Exercise set:
(A) Translate this sentence from the Columbus Day devotional below into Spanish: "The same could be said about each of us, since all of us do good things and we do bad things."
(B) In the Columbus Day devotional below, what does the Seattle School Board call its own celebration?
(C) Please resume the Columbus Day devotional below, starting right after its final sentence.

Document section:
Wednesday, October 22, 2014

Saint Louis, Missouri, United States - Daily Devotions from Lutheran Hour Ministries by Pastor Ken Klaus, Speaker Emeritus of The Lutheran Hour "Criticisms and Compliments" for Wednesday, 22 October 2014

Daily DevosSaint Louis, Missouri, United States - Daily Devotions from Lutheran Hour Ministries by Pastor Ken Klaus, Speaker Emeritus of The Lutheran Hour "Criticisms and Compliments" for Wednesday, 22 October 2014
For our sake He made Him to be sin who knew no sin, so that in Him we might become the righteousness of God.(2 Corinthians 5:21)
Well, Columbus Day, which is the second Monday in October, has come and gone. 
The explorer did not escape the celebration with his name unscathed or untarnished. This year the Seattle School Board agreed that while Columbus Day is a federal holiday they were obligated to have their own celebration, a celebration they call, "Indigenous Peoples' Day."
The resolution, at least in part, said, the board "recognizes the fact that Seattle is built upon the homelands and villages of the Indigenous Peoples ...." It also said the board has a "responsibility to oppose the systematic racism toward indigenous people in the United States which perpetuates high rates of poverty ...."
I could not discover if the board was willing to help reduce the poverty of the indigenous people upon whose land Seattle was built by paying them for the property which had been taken.
Now I would not have you think that Columbus is completely unappreciated in Seattle. Last month at a city council committee meeting, Italian Americans expressed their concerns about Columbus Day being replaced.
So there you have it, my friends.
Depending on who you ask, Columbus was a brigand, a pirate, a perpetrator of genocide, and a slaver -- or -- he is an intrepid explorer, a discoverer, a man who wished to bring lost souls to Jesus. Looking at him, Columbus is either a sinner or he is a saint.
The same could be said about each of us, since all of us do good things and we do bad things.
All of us, that is, except for the Savior. Because Jesus is God, He was perfect, and as the passage above tells us, He committed no sin. On the other hand, He carried all of ours. He took our trespasses to the cross and destroyed their penalties, even as He fulfilled God's laws and ancient prophecies, which had told how He would die.
Yes, Jesus was, is, and always will be perfect.
That doesn't mean this evil world will appreciate or applaud Him. It never has, it never will. When Jesus walked among us, He was labeled a Samaritan, a partyer, a devil. Today His teachings and work are contested, criticized and vilified. And what are the bad things people say about Jesus? Two thousand years ago they said, "This man receives and eats with sinners" (see Luke 15:2). Today they say Jesus is a "crutch for those who cannot stand on their own."

Information shown:

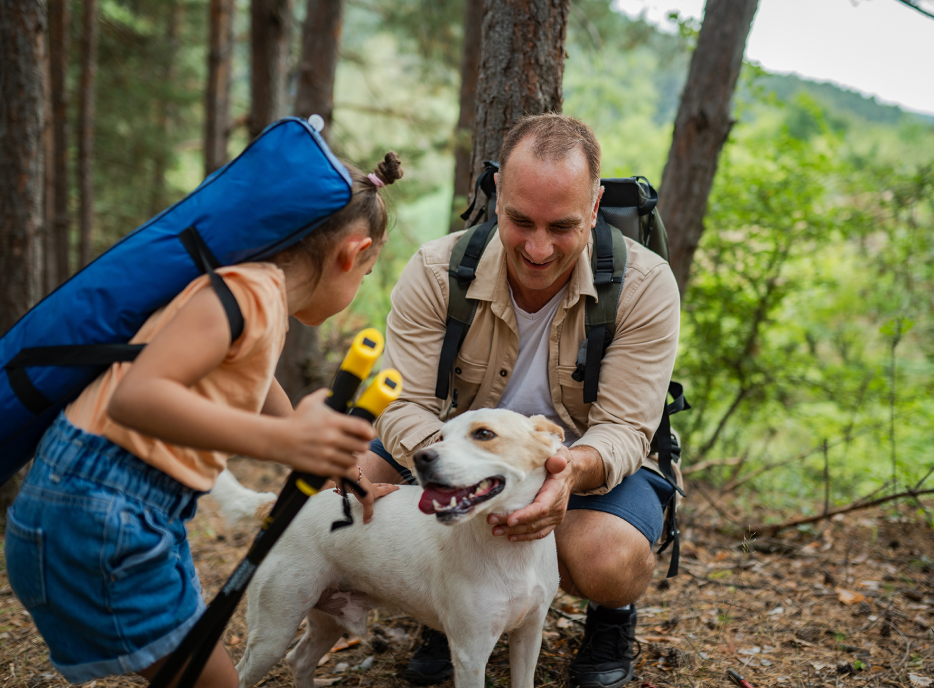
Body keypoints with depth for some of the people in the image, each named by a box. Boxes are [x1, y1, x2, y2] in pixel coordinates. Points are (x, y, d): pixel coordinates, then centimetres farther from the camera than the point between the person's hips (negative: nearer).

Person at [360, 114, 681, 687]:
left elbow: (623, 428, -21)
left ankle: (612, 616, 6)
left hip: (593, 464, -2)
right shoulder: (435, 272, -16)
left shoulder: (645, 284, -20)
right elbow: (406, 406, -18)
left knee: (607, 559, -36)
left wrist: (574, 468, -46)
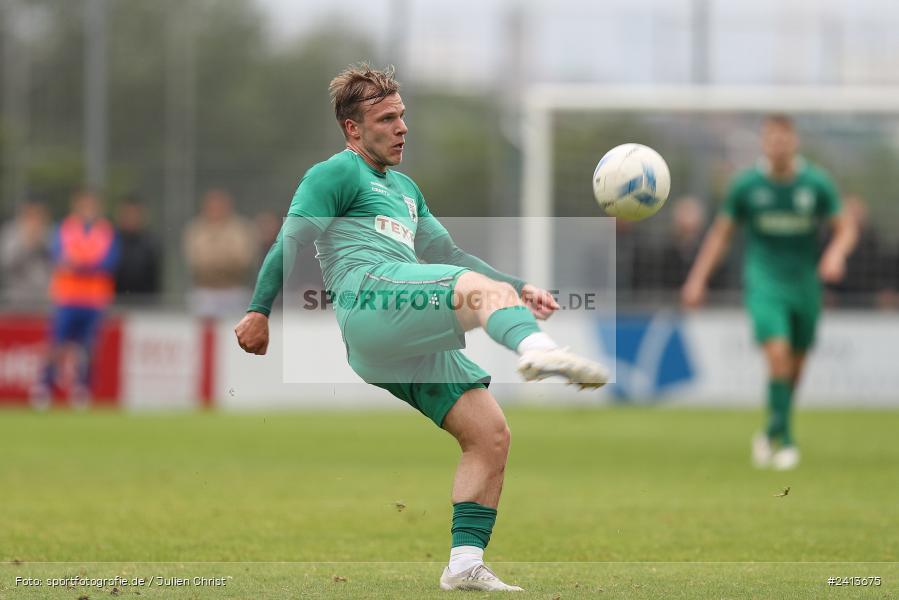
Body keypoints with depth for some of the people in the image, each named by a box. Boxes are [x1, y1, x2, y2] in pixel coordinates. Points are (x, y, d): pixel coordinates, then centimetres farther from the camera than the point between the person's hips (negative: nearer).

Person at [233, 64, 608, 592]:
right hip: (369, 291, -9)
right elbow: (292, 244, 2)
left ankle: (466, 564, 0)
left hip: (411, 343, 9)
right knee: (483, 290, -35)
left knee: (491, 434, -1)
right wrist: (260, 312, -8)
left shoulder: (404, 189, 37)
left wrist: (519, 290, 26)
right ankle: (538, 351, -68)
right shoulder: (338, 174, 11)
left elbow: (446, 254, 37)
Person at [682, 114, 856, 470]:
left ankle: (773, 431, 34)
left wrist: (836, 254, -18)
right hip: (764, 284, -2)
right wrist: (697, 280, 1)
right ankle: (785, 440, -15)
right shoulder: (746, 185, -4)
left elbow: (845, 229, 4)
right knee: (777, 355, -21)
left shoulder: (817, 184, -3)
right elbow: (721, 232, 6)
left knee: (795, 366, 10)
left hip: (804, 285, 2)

Written answers:
(A) Lo mismo podría decirse de cada uno de nosotros, ya que todos hacemos cosas buenas y hacemos cosas malas.

(B) "Indigenous Peoples' Day."

(C)
Amazingly, both criticisms are correct. Yes, Jesus did receive sinners and He does support those who recognize they are lost without Him. Yes, Jesus' critics are right in what they say, and all believers say, "Thank God they are right for if Jesus didn't seek and save sinners, how would we be saved?"
THE PRAYER: Dear Lord Jesus, I give thanks You have suffered to save sinners such as myself. May the world realize that, in this regard, their criticism is accurate and they are really paying you a compliment. For all You have done for me, You have my everlasting thanks. In Your Name I pray it. Amen. 
Pastor KlausIn Christ I remain His servant and yours, 


Pastor Ken Klaus
Speaker Emeritus of The Lutheran Hour®
Lutheran Hour Ministries
Through the Bible in a Year
Today Read:
Jeremiah 9:1-2 I wish my head were a well of water
    and my eyes fountains of tears
So I could weep day and night
    for casualties among my dear, dear people.
At times I wish I had a wilderness hut,
    a backwoods cabin,
Where I could get away from my people
    and never see them again.
They’re a faithless, feckless bunch,
    a congregation of degenerates.
3-6 “Their tongues shoot out lies
    like a bow shoots arrows—
A mighty army of liars,
    the sworn enemies of truth.
They advance from one evil to the next,
    ignorant of me.”
            God’s Decree.
“Be wary of even longtime neighbors.
    Don’t even trust your grandmother!
Brother schemes against brother,
    like old cheating Jacob.
Friend against friend
    spreads malicious gossip.
Neighbors gyp neighbors,
    never telling the truth.
They’ve trained their tongues to tell lies,
    and now they can’t tell the truth.
They pile wrong upon wrong, stack lie upon lie,
    and refuse to know me.”
        God’s Decree.
7-9 Therefore, God-of-the-Angel-Armies says:
“Watch this! I’ll melt them down
    and see what they’re made of.
What else can I do
    with a people this wicked?
Their tongues are poison arrows!
    Deadly lies stream from their mouths.
Neighbor greets neighbor with a smile,
    ‘Good morning! How’re things?’
    while scheming to do away with him.
Do you think I’m going to stand around and do nothing?”
    God’s Decree.
“Don’t you think I’ll take serious measures
    against a people like this?
10-11 “I’m lamenting the loss of the mountain pastures.
    I’m chanting dirges for the old grazing grounds.
They’ve become deserted wastelands too dangerous for travelers.
    No sounds of sheep bleating or cattle mooing.
Birds and wild animals, all gone.
    Nothing stirring, no sounds of life.
I’m going to make Jerusalem a pile of rubble,
    fit for nothing but stray cats and dogs.
I’m going to reduce Judah’s towns to piles of ruins
    where no one lives!”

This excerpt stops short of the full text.